3.3 High borosilicate glass is currently used in the manufacture of chemical corrosion prevention equipment and pipe fittings, glass instruments for laboratory ideal materials. 3.3 High borosilicate glass is short for borosilicate glass with expansion coefficient of (3.3±0.1) ×10-6/K-1, generally known as Pyrex glass.
Standard IS03587 states that glass tubes and fittings for chemical equipment shall be made of 3.3 high borosilicate glass
Shandong Siregold Material Technology Co., LTD. Glass pipes and equipment are all manufactured with standard 3.3 high borosilicate glass.
Heat resistance of glass
Glass is a poor conductor and brittle material. But 3.3 high borosilicate glass is different, because the chemical composition of 12.7% B2O3, its high thermal stability.
IS03587 stipulates:
Diameter < Φ100mm high borosilicate glass products, heat resistant impact temperature does not exceed 120℃;
High borosilicate glass products with diameter > Φ100mm, the heat shock temperature does not exceed 11O℃.
When the glass equipment is heated to more than 100℃, it should be protected to avoid splashing cold water on the glass equipment, so as to avoid cracking.
Under constant pressure (20℃-100℃)
Heat transfer performance
Average thermal conductivity: (20-100℃) λ = 1.2Wm-1K-1
Average specific heat: Cp=0.98Jg-1K-1
Glass tube alternating heat exchanger
K = 222.24Vt0.5038(pipe length of water-water system)
K = 505.36VB0.2928(shell path of water-water system)
K = 370.75Vb0.07131(shell path of steam-water system)
Glass coil heat exchanger
K: 334.1VC0.1175(coil for water-water system)
K: 264.9VB0.1365(shell path of water-water system)
K=366.76VC0.1213(steam-drainage coil)
The heat transfer area of glass tube condenser must be sufficient, otherwise the secondary steam entering the condenser is difficult to be completely cooled, and the evaporation temperature rises, thus reducing the production capacity. In addition to the appropriate heat transfer coefficient of glass tube condenser, some factors that directly affect the heat transfer effect can not be ignored when calculating the heat transfer area of condenser. Here is a brief introduction.

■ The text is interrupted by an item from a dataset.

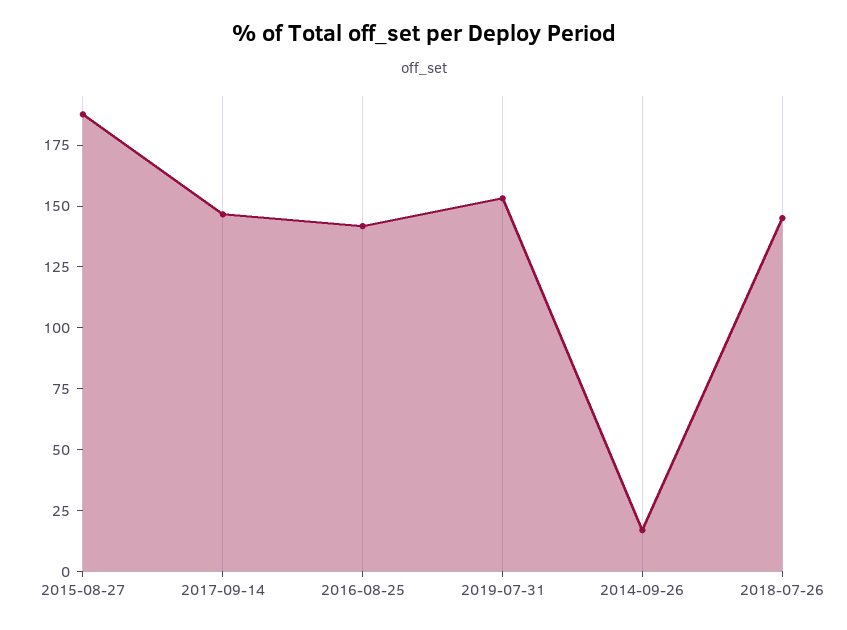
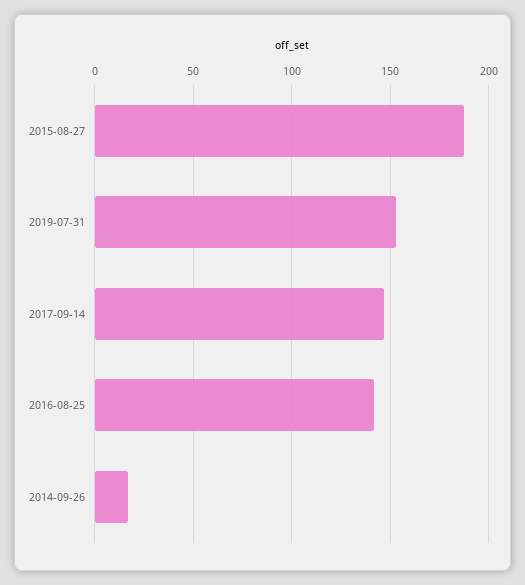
2018-07-26: 145 -> none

(1) Influence of heat released by glass tube condenser on the effect of condenser
The condensate water on the shell side of the multi-effect evaporator is usually discharged from the condenser together with the condensate water on the shell side of the condenser (in this way, the structure of the device is simple and energy saving). Because the temperature of condensate water on the side of the effect body is higher than that on the side of the condenser shell, the vacuum degree is high. When condensate water enters the shell side of glass tube condenser, it will release a certain amount of heat due to its own evaporation. Therefore, when calculating the heat transfer area of glass tube condenser, this part of heat should be included in the calculation.
(2) The influence of steam extracted from the non-condensable gas interface of each effect on the condenser
The multi-effect evaporation equipment generally has two non-condensible gas interfaces in each effect shell path to extract the non-condensible gas in the shell path. The upper and lower condensate interfaces are directly connected to the steam inlet of the glass tube condenser. Each effector absorbs steam on the shell side and material on the tube side. When the noncondensing gas is drawn from the noncondensing gas interface, a certain amount of heated steam is taken away. This is because, in theory, the heating process is calculated according to the heat balance. There is no excess heating steam on the side of the shell. In fact, each effector can be regarded as a glass tube condenser heating the steam, it is impossible not to have a margin, because the heat loss is also taken into account in the calculation process.
(3) Influence of material preheater on condenser
The temperature of the material before entering the evaporation equipment is low, and it needs to be preheated gradually to reach the boiling point or above. For three-effect materials, materials with low temperature generally need to be preheated in four stages. The preheating above the final effect separator is preheating, that is, the coil type material preheater is set separately. The preheater uses the secondary steam generated to preheat the material. The other three stages of preheating are performed on the shell sides of the three effector. Therefore, this part of heat should be deducted when calculating the heat transfer area of glass tube condenser.